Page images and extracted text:

■ ■ ■ ■

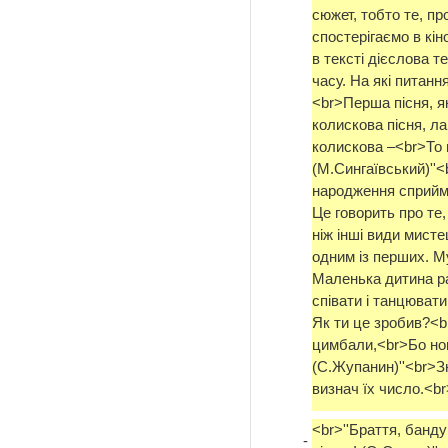
сюжет, тобто те, п
спостерігаємо в кі
в тексті дієслова т
часу. На які питанн
<br>Перша пісня, я
колискова пісня, ла
колискова –<br>То
(М.Сингаївський)''
народження сприймає
Це говорить про те
ніж інші види мист
одним із перших. М
Маленька дитина ра
співати і танцювати
Як ти це зробив?<br
цимбали,<br>Бо но
(С.Жупанин)''<br>З
визнач їх число.<br
<br>''Браття, банду
-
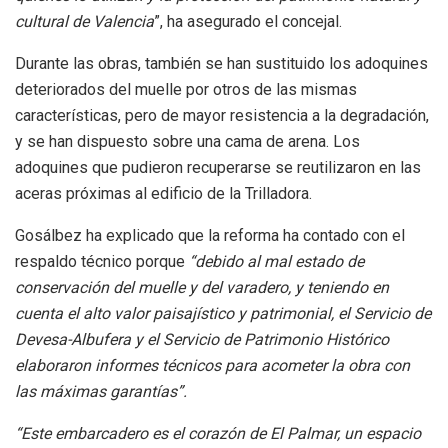
cultural de Valencia
”, ha asegurado el concejal.
Durante las obras, también se han sustituido los adoquines
deteriorados del muelle por otros de las mismas
características, pero de mayor resistencia a la degradación,
y se han dispuesto sobre una cama de arena. Los
adoquines que pudieron recuperarse se reutilizaron en las
aceras próximas al edificio de la Trilladora.
Gosálbez ha explicado que la reforma ha contado con el
respaldo técnico porque
“debido al mal estado de
conservación del muelle y del varadero, y teniendo en
cuenta el alto valor paisajístico y patrimonial, el Servicio de
Devesa-Albufera y el Servicio de Patrimonio Histórico
elaboraron informes técnicos para acometer la obra con
las máximas garantías”.
“Este embarcadero es el corazón de El Palmar, un espacio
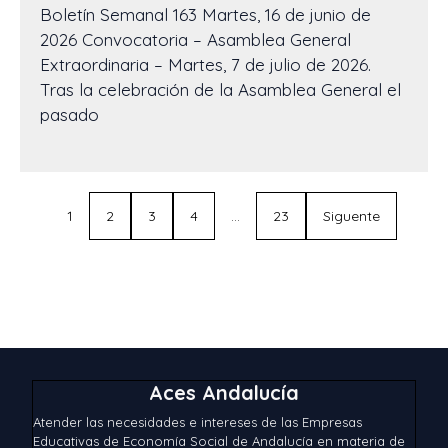
Boletín Semanal 163 Martes, 16 de junio de
2026 Convocatoria – Asamblea General
Extraordinaria – Martes, 7 de julio de 2026.
Tras la celebración de la Asamblea General el
pasado
1
2
3
4
…
23
Siguente
Aces Andalucía
Atender las necesidades e intereses de las Empresas
Educativas de Economía Social de Andalucía en materia de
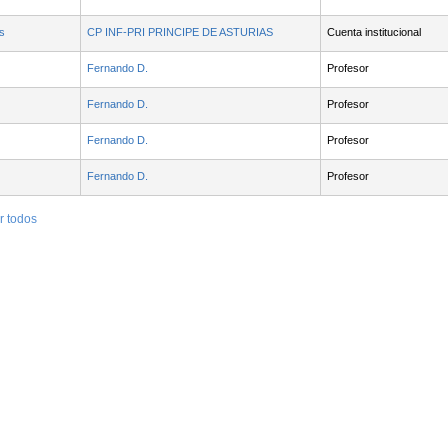
s
CP INF-PRI PRINCIPE DE ASTURIAS
Cuenta institucional
Fernando D.
Profesor
Fernando D.
Profesor
Fernando D.
Profesor
Fernando D.
Profesor
r todos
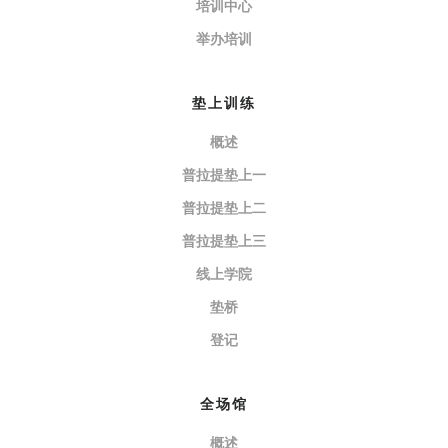
培训中心
举办培训
垫上训练
概述
普拉提垫上一
普拉提垫上二
普拉提垫上三
线上学院
垫桥
登记
全场馆
概述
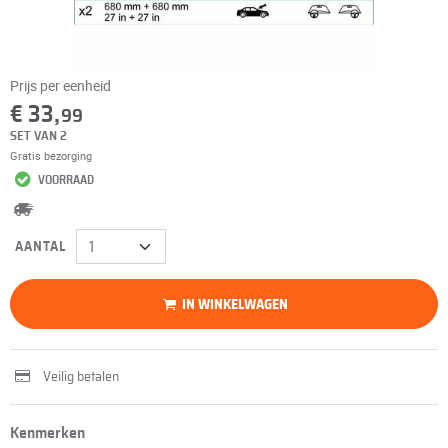
Prijs per eenheid
€ 33,
99
SET VAN 2
Gratis bezorging
VOORRAAD
AANTAL
IN WINKELWAGEN
Veilig betalen
Kenmerken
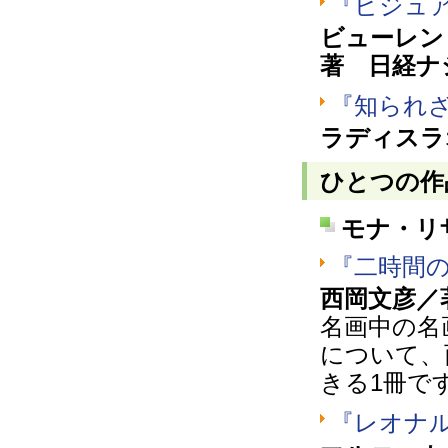
『ビジュア
ビューレン
著 日経ナ
『知られ
ラディスラ
ひとつの作
モナ・リ
『二時間
西岡文彦／
名画中の名
について、
きる1冊で
『レオナ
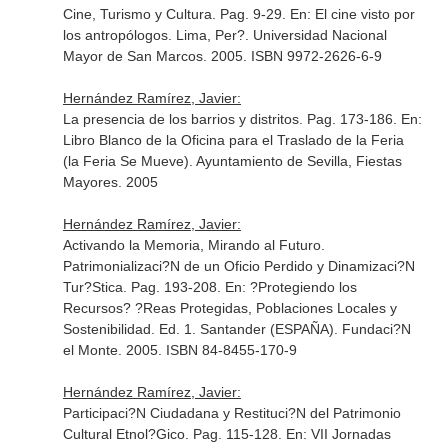
Cine, Turismo y Cultura. Pag. 9-29.
En: El cine visto por
los antropólogos
. Lima, Per?. Universidad Nacional
Mayor de San Marcos. 2005. ISBN 9972-2626-6-9
Hernández Ramírez, Javier:
La presencia de los barrios y distritos. Pag. 173-186.
En:
Libro Blanco de la Oficina para el Traslado de la Feria
(la Feria Se Mueve)
. Ayuntamiento de Sevilla, Fiestas
Mayores. 2005
Hernández Ramírez, Javier:
Activando la Memoria, Mirando al Futuro.
Patrimonializaci?N de un Oficio Perdido y Dinamizaci?N
Tur?Stica. Pag. 193-208.
En: ?Protegiendo los
Recursos? ?Reas Protegidas, Poblaciones Locales y
Sostenibilidad
. Ed. 1. Santander (ESPAÑA). Fundaci?N
el Monte. 2005. ISBN 84-8455-170-9
Hernández Ramírez, Javier:
Participaci?N Ciudadana y Restituci?N del Patrimonio
Cultural Etnol?Gico. Pag. 115-128.
En: VII Jornadas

■ ■ ■ ■

TASK TO CARRY OUT
Keeping the pictures out, output the records from above exactly and completely.

FINISHED TASK
сюжет, тобто те, п
спостерігаємо в кі
в тексті дієслова т
часу. На які питанн
<br>Перша пісня, я
колискова пісня, ла
колискова –<br>То
(М.Сингаївський)''
народження сприймає
Це говорить про те
ніж інші види мист
одним із перших. М
Маленька дитина ра
співати і танцювати
Як ти це зробив?<br
цимбали,<br>Бо но
(С.Жупанин)''<br>З
визнач їх число.<br
<br>''Браття, банду
-
cultural de Valencia
”, ha asegurado el concejal.
Durante las obras, también se han sustituido los adoquines
deteriorados del muelle por otros de las mismas
características, pero de mayor resistencia a la degradación,
y se han dispuesto sobre una cama de arena. Los
adoquines que pudieron recuperarse se reutilizaron en las
aceras próximas al edificio de la Trilladora.
Gosálbez ha explicado que la reforma ha contado con el
respaldo técnico porque
“debido al mal estado de
conservación del muelle y del varadero, y teniendo en
cuenta el alto valor paisajístico y patrimonial, el Servicio de
Devesa-Albufera y el Servicio de Patrimonio Histórico
elaboraron informes técnicos para acometer la obra con
las máximas garantías”.
“Este embarcadero es el corazón de El Palmar, un espacio
Boletín Semanal 163 Martes, 16 de junio de
2026 Convocatoria – Asamblea General
Extraordinaria – Martes, 7 de julio de 2026.
Tras la celebración de la Asamblea General el
pasado
1
2
3
4
…
23
Siguente
Aces Andalucía
Atender las necesidades e intereses de las Empresas
Educativas de Economía Social de Andalucía en materia de
s
CP INF-PRI PRINCIPE DE ASTURIAS
Cuenta institucional
Fernando D.
Profesor
Fernando D.
Profesor
Fernando D.
Profesor
Fernando D.
Profesor
r todos
培训中心
举办培训
垫上训练
概述
普拉提垫上一
普拉提垫上二
普拉提垫上三
线上学院
垫桥
登记
全场馆
概述
Prijs per eenheid
€ 33,
99
SET VAN 2
Gratis bezorging
VOORRAAD
AANTAL
IN WINKELWAGEN
Veilig betalen
Kenmerken
『ビジュア
ビューレン
著 日経ナ
『知られ
ラディスラ
ひとつの作
モナ・リ
『二時間
西岡文彦／
名画中の名
について、
きる1冊で
『レオナ
Cine, Turismo y Cultura. Pag. 9-29.
En: El cine visto por
los antropólogos
. Lima, Per?. Universidad Nacional
Mayor de San Marcos. 2005. ISBN 9972-2626-6-9
Hernández Ramírez, Javier:
La presencia de los barrios y distritos. Pag. 173-186.
En:
Libro Blanco de la Oficina para el Traslado de la Feria
(la Feria Se Mueve)
. Ayuntamiento de Sevilla, Fiestas
Mayores. 2005
Hernández Ramírez, Javier:
Activando la Memoria, Mirando al Futuro.
Patrimonializaci?N de un Oficio Perdido y Dinamizaci?N
Tur?Stica. Pag. 193-208.
En: ?Protegiendo los
Recursos? ?Reas Protegidas, Poblaciones Locales y
Sostenibilidad
. Ed. 1. Santander (ESPAÑA). Fundaci?N
el Monte. 2005. ISBN 84-8455-170-9
Hernández Ramírez, Javier:
Participaci?N Ciudadana y Restituci?N del Patrimonio
Cultural Etnol?Gico. Pag. 115-128.
En: VII Jornadas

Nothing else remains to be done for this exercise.